Thursday 23 January 2014

Procedural Closures II

I now have enough of the four elements described in the last post implemented, to try out the dynamic hierarchical detail generation described.  Here's a (rather extreme) test case in action:

Menger Sponge - extreme subdivision test case

Here you can see successive sub-procedure expansions being made as the camera approaches the model.  Apart from the complexity involved in splitting up the space into 27 parts and adding 20 sub- cubes each time, the procedures - being recursive - are fairly simple.  This test case rapidly runs out of memory; a) because the object complexity escalates by a factor 20 times with each depth level, but also because b) I don’t recycle generated blocks yet. :)
After playing with it for a while and trying to build more conventional objects this way (house/street, simple landscape), I've decided that my approach to the authoring of them leaves a lot to be desired and will have to change.  To summarise the process, it works in the following way:
  1. Build a hierarchy of procedures to describe your object, parameterised by (at least) the space it is to occupy and the detail level required, and with a secondary geometry output for capture.
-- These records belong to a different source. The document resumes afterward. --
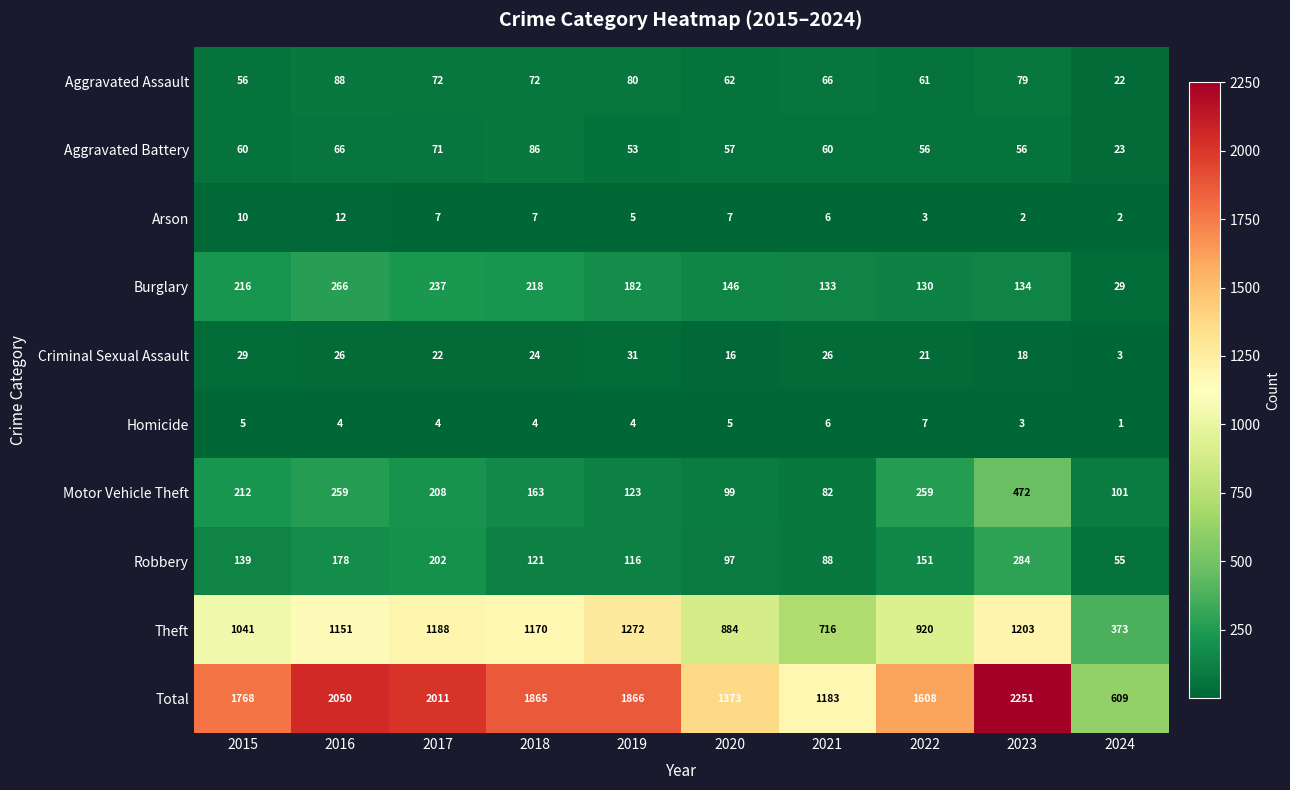

What is the sum of the Total values at 2018 and 2019?

3731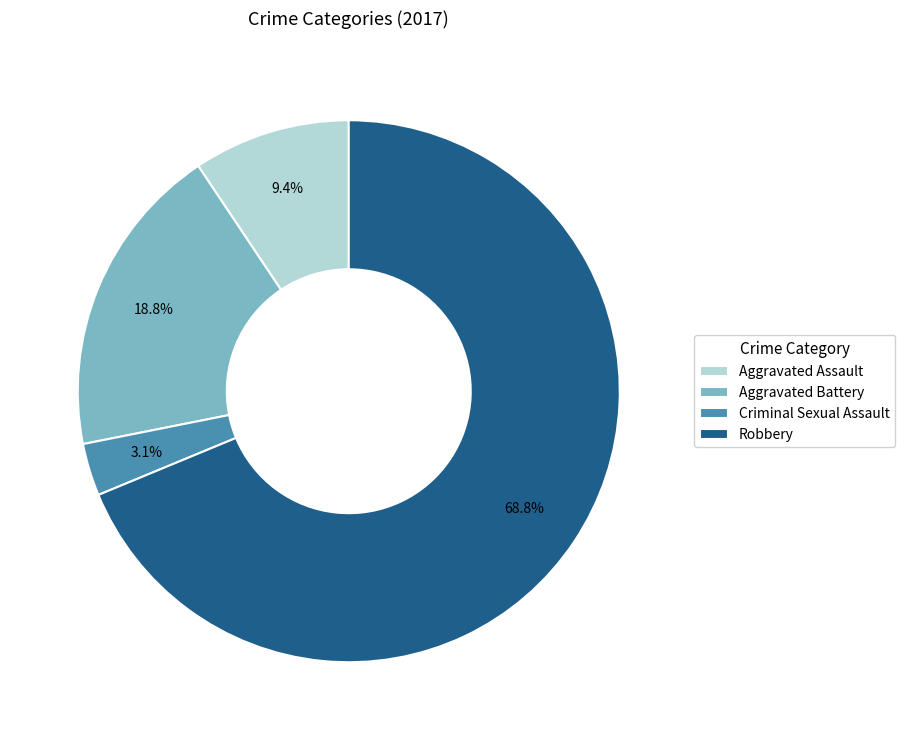

Does any single category account for the majority?

Yes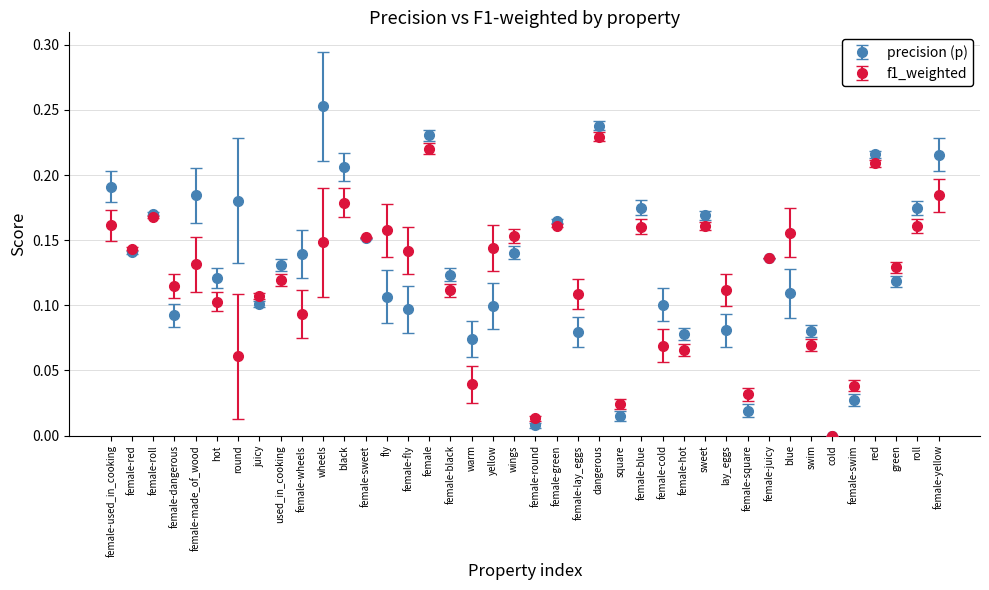

Which series has the widest spread of values?

precision (p)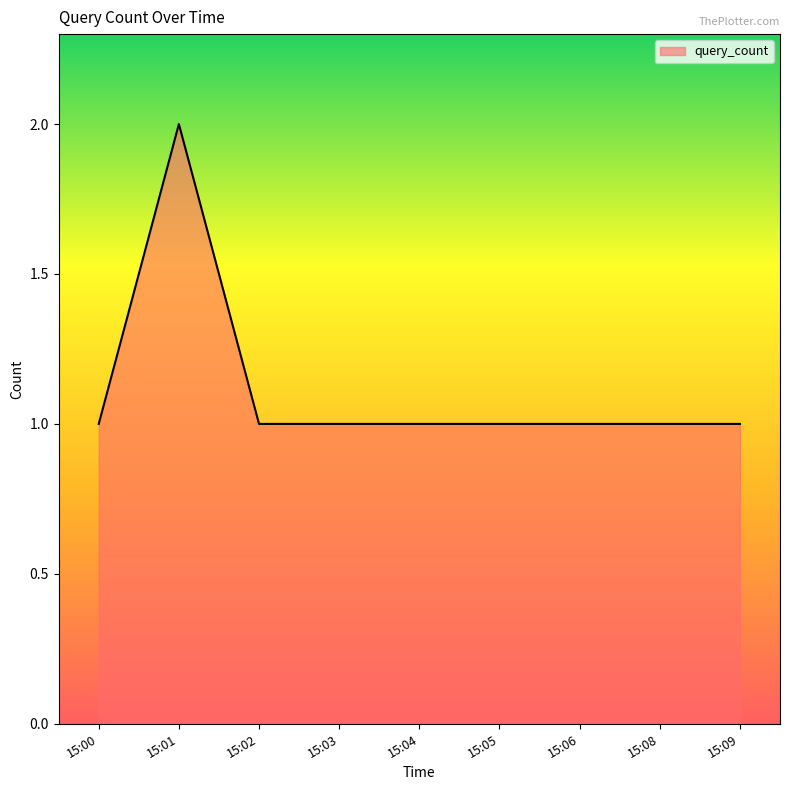

Reading right to left, list all the values displayed in this chart.

1	1	1	1	1	1	1	2	1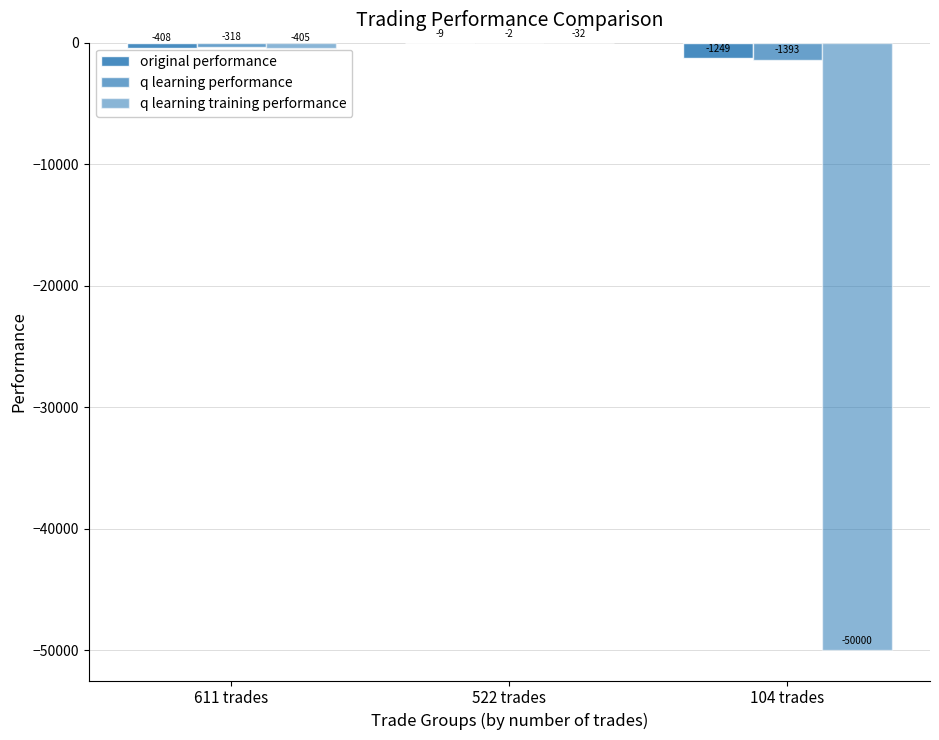

Which category has the highest value across all series?

522 trades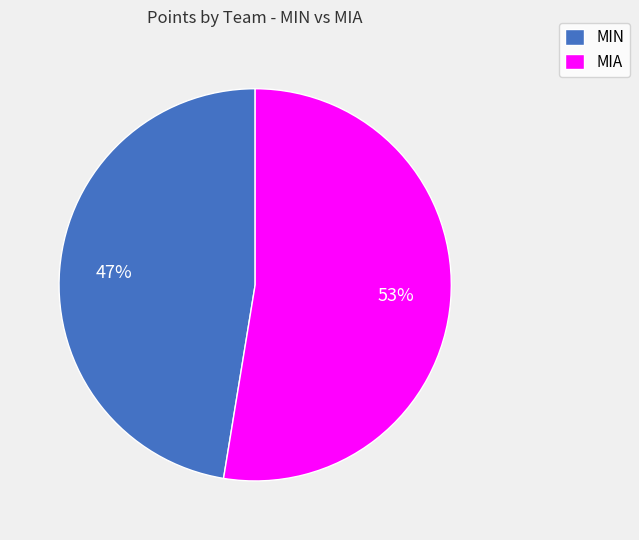

To the nearest percent, what portion does MIA represent?

53%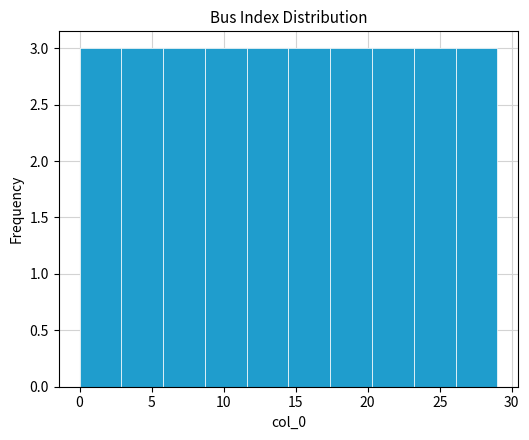

Reading left to right, transcribe this chart: for each bar, give the range it covers on the x-axis and its height. Neither the bar edges nor the heights are printed on the chart, so give them approximately, as read against the axes.

0.0 to 2.9: 3
2.9 to 5.8: 3
5.8 to 8.7: 3
8.7 to 11.6: 3
11.6 to 14.5: 3
14.5 to 17.4: 3
17.4 to 20.3: 3
20.3 to 23.2: 3
23.2 to 26.1: 3
26.1 to 29.0: 3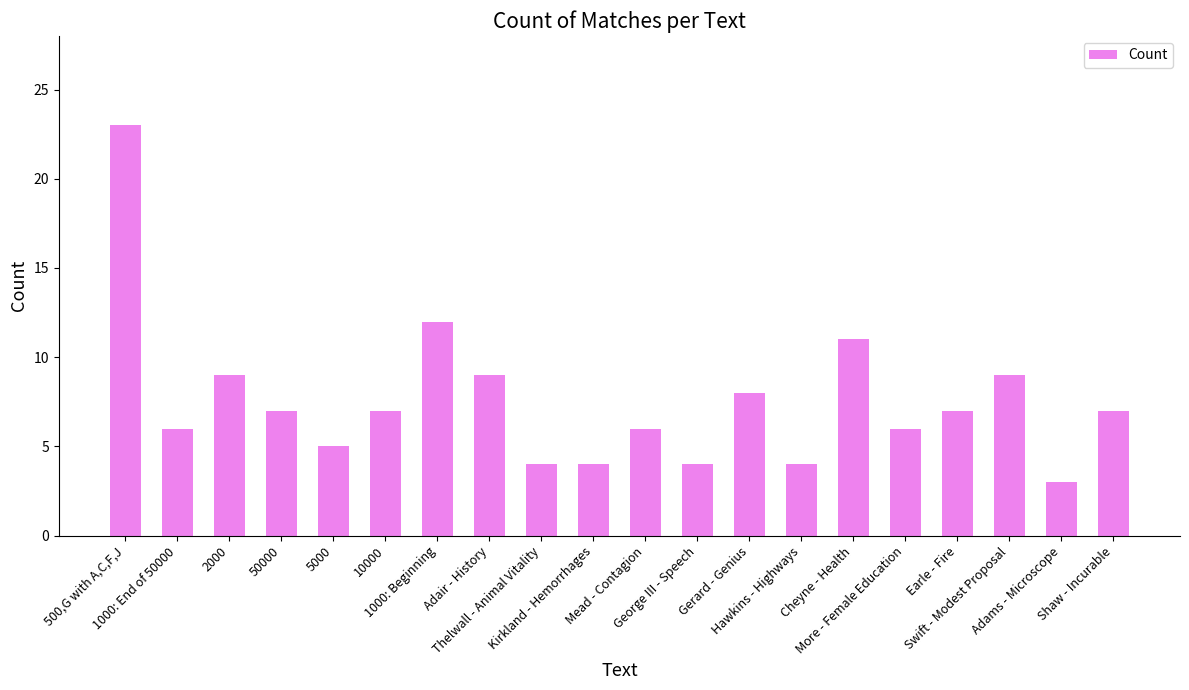

What is the average value?

8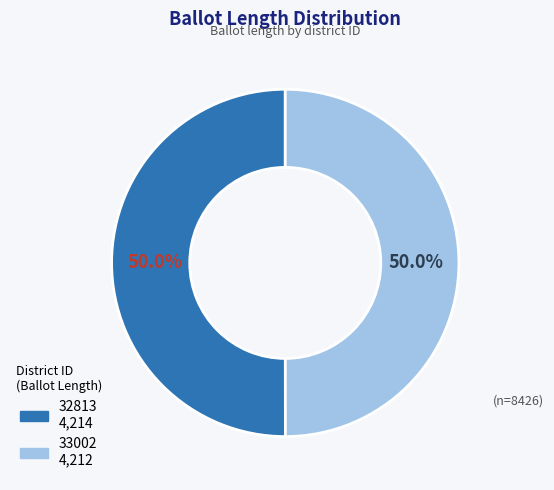

What is the ratio of the value at 33002 to the value at 32813?

1.0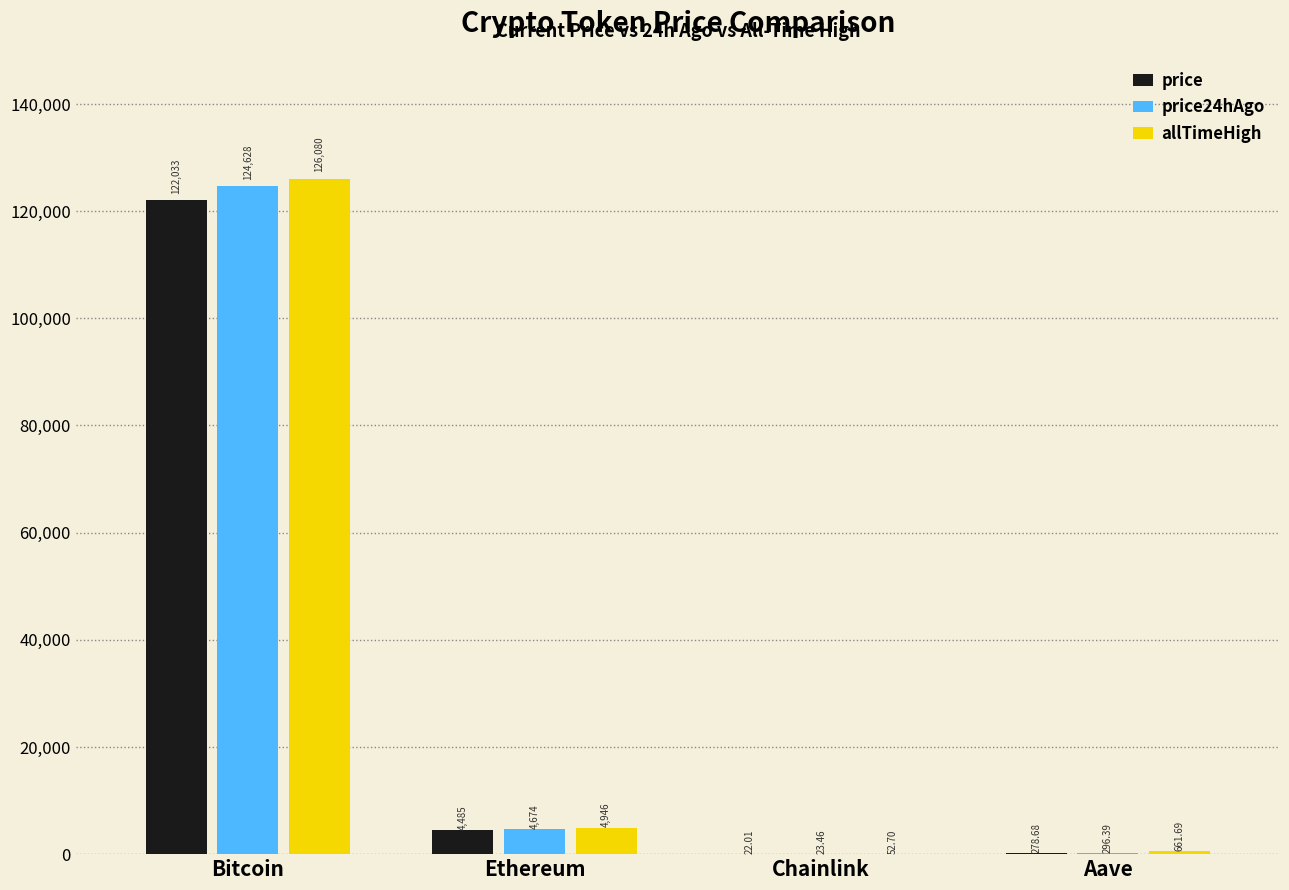

Is the value of allTimeHigh at Aave greater than the value of price at Bitcoin?

No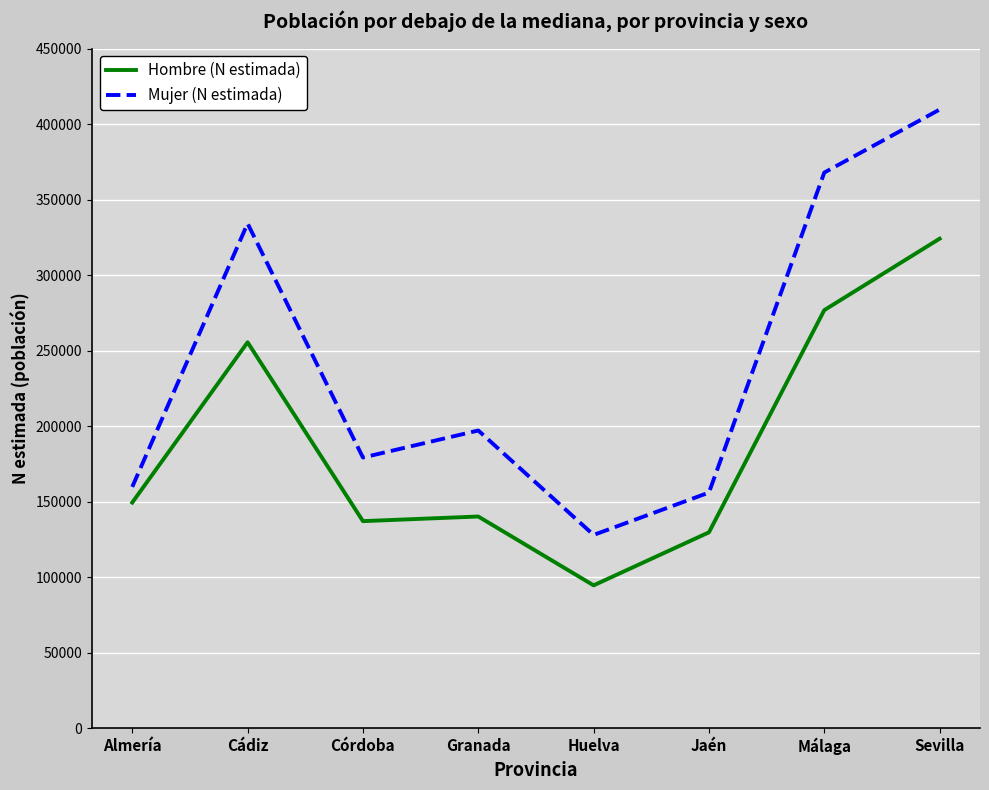

At which category does the chart reach its peak across all series?

Sevilla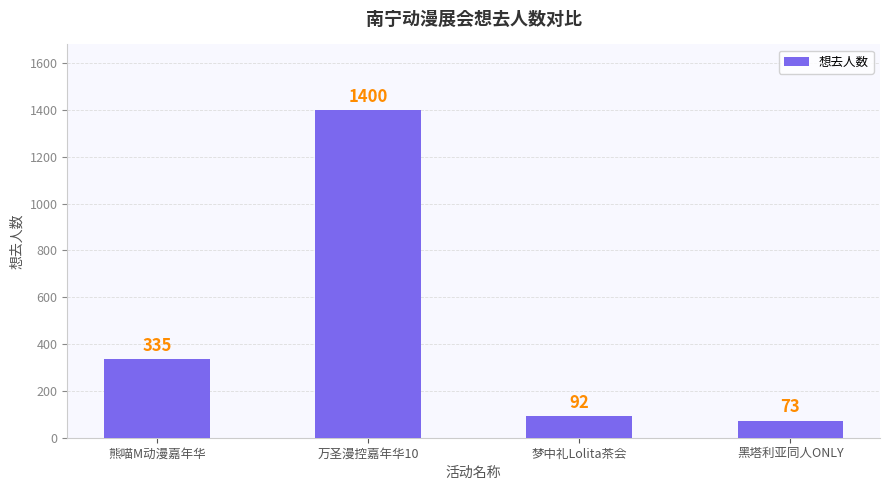

What is the ratio of the value at 万圣漫控嘉年华10 to the value at 熊喵M动漫嘉年华?

4.2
Each sub-procedure should be parameterised in the same way where possible. 
  2. Procedures suitable for capturing (i.e meeting some criteria) are explicitly marked as such in the editor by selecting which inputs and outputs are to be assigned each meaning required (above).
 My main gripe with this process is the amount of extra mess this introduces when building procedural models.  Secondary (and somewhat related) is the fact that it is proving very hard to explain how to author models in this way.  It is just too explicit, too manual if you like.  I need a better way, and it needs to be as automatic as possible. 
I have been hypothesising that it is possible to gather information about a procedural hierarchy as it is being synthesised and perform an analysis of the structure such that suitable capture points can then be extracted and kept for subsequent detail generation automatically.  To help better understand the problem space, i.e. what exactly does the synthesis process look like, I decided to get Apparance to spit out enough information to visualise the process.  This would then allow me to browse the evaluation tree, looking for patterns, surprises, and insight into the rules that might be used to extract what was needed.
Visualising data you say. Trees you say. Well, a tweet from a friend of mine reminded me of GraphViz which I'd seen used to analyse large asset database dependency graphs in the past but not had cause to investigate myself…  a quick download, documentation read, and 'hello world' graph and I was ready to give it a go.  In a couple of evenings I'd got the evaluation tree for a test house displayed nicely.

House synthesis graph
House synthesis graph (click to enlarge)
 Salient features you can see here are: 
  • Procedures are shown as boxes, operators as plain text, each with, any sub-procedure/operator evaluations at the end of arrows heading to the right. 
  • Branches that yield geometry are solid, dotted branches are for any other types of value. 
  • Branches that lead to at least one procedure are black, those that only lead to operators are grey. 
  • You can see operators (or procedures) that appear to be missing further evaluations where those evaluations have already been performed by an earlier evaluation and are effectively cached. 
  • Procedures that contain both procedures and operators that generate geometry are the lowest point that can be captured since operators aren't designed to be captured (as they won't sub-divide).  I have (manually) marked such procedures in red.
  • It is clear that this house structure (as it stands) isn't best suited for sub-division as there are only a few suitable capture candidates high up the synthesis tree.
Initial thoughts lead me along the following lines:
  1. It should be possible to evaluate and automatically capture procedures. 
  2. Some means of hinting at 'bad' structure should be presented in the tools to guide model development. 
  3. There may be more rules to be added later.
  4. Improvements in the tools can be made to aid the construction process, for example: quick sub-procedure creation from selected elements.
Anyway, I've waffled on for quite long enough.  I shall endeavour to work on this.